_THE PROBLEM_: Print the entries exactly as they appear, and omit any images.

_ENTRIES SHOWN_:
========================================
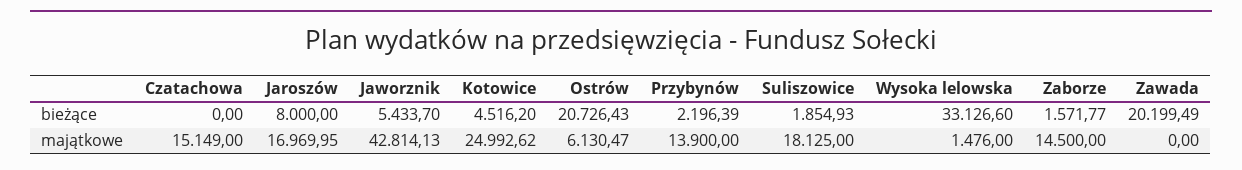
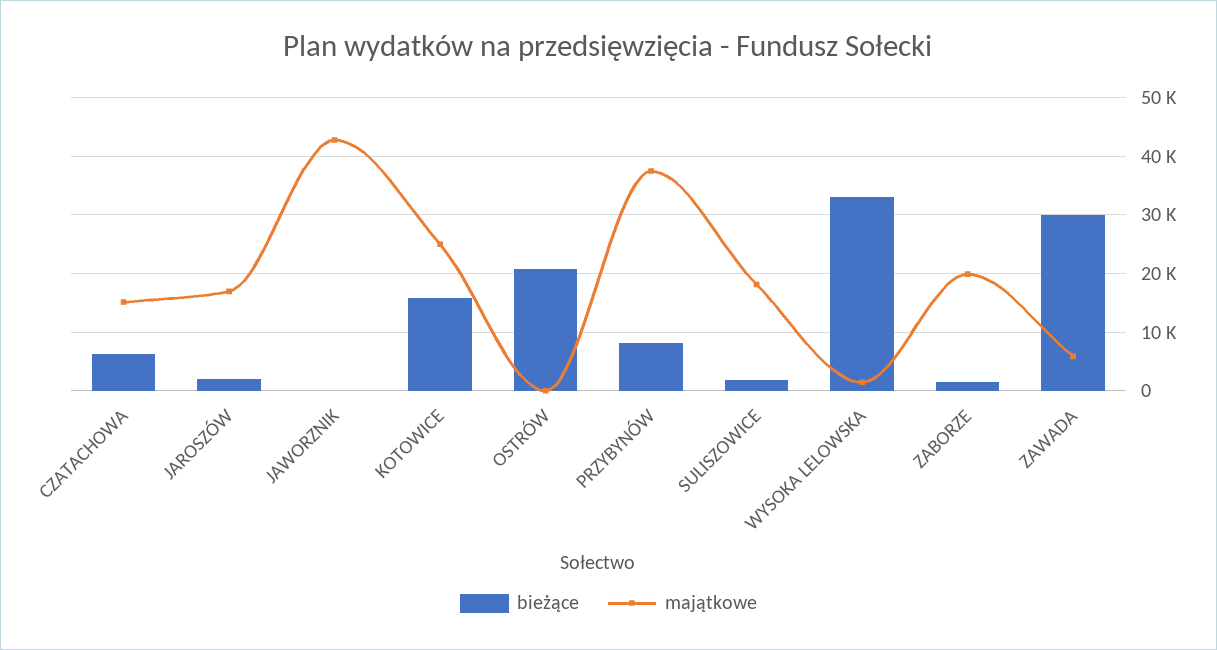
  {
    "bieżące": {
-     "Czatachowa": 0,
+     "Czatachowa": 6000,
-     "Jaroszów": 8000,
+     "Jaroszów": 2000,
-     "Jaworznik": 5433.7,
+     "Jaworznik": 0,
-     "Kotowice": 4516.2,
+     "Kotowice": 16000,
      "Ostrów": 20726.43,
-     "Przybynów": 2196.39,
+     "Przybynów": 8000,
      "Suliszowice": 1854.93,
      "Wysoka lelowska": 33126.6,
      "Zaborze": 1571.77,
-     "Zawada": 20199.49
+     "Zawada": 30000
    },
    "majątkowe": {
      "Czatachowa": 15149,
      "Jaroszów": 16969.95,
      "Jaworznik": 42814.13,
      "Kotowice": 24992.62,
-     "Ostrów": 6130.47,
+     "Ostrów": 0,
-     "Przybynów": 13900,
+     "Przybynów": 38000,
      "Suliszowice": 18125,
      "Wysoka lelowska": 1476,
-     "Zaborze": 14500,
+     "Zaborze": 20000,
-     "Zawada": 0
+     "Zawada": 6000
    }
  }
========================================
_EXERCISE ANSWER_:
  {
    "bieżące": {
-     "Czatachowa": 0,
+     "Czatachowa": 6000,
-     "Jaroszów": 8000,
+     "Jaroszów": 2000,
-     "Jaworznik": 5433.7,
+     "Jaworznik": 0,
-     "Kotowice": 4516.2,
+     "Kotowice": 16000,
      "Ostrów": 20726.43,
-     "Przybynów": 2196.39,
+     "Przybynów": 8000,
      "Suliszowice": 1854.93,
      "Wysoka lelowska": 33126.6,
      "Zaborze": 1571.77,
-     "Zawada": 20199.49
+     "Zawada": 30000
    },
    "majątkowe": {
      "Czatachowa": 15149,
      "Jaroszów": 16969.95,
      "Jaworznik": 42814.13,
      "Kotowice": 24992.62,
-     "Ostrów": 6130.47,
+     "Ostrów": 0,
-     "Przybynów": 13900,
+     "Przybynów": 38000,
      "Suliszowice": 18125,
      "Wysoka lelowska": 1476,
-     "Zaborze": 14500,
+     "Zaborze": 20000,
-     "Zawada": 0
+     "Zawada": 6000
    }
  }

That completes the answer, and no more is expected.